*ASSIGNMENT*.
With images removed, transcribe each record exactly as it appears.

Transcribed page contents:
════
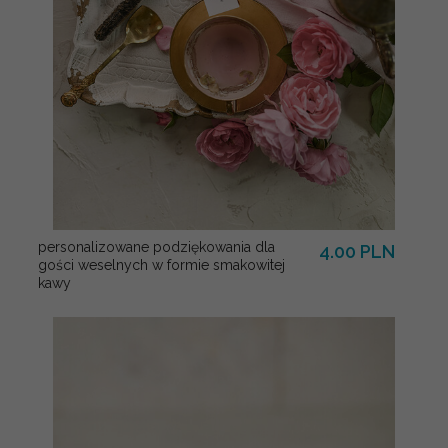
personalizowane podziękowania dla
4.00 PLN
gości weselnych w formie smakowitej
kawy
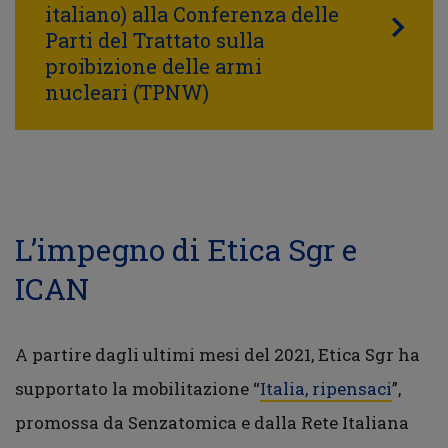
italiano) alla Conferenza delle
Parti del Trattato sulla
proibizione delle armi
nucleari (TPNW)
L’impegno di Etica Sgr e
ICAN
A partire dagli ultimi mesi del 2021, Etica Sgr ha
supportato la mobilitazione “
Italia, ripensaci
”,
promossa da Senzatomica e dalla Rete Italiana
════
*ANSWER TO THE PROBLEM*.
personalizowane podziękowania dla
4.00 PLN
gości weselnych w formie smakowitej
kawy
italiano) alla Conferenza delle
Parti del Trattato sulla
proibizione delle armi
nucleari (TPNW)
L’impegno di Etica Sgr e
ICAN
A partire dagli ultimi mesi del 2021, Etica Sgr ha
supportato la mobilitazione “
Italia, ripensaci
”,
promossa da Senzatomica e dalla Rete Italiana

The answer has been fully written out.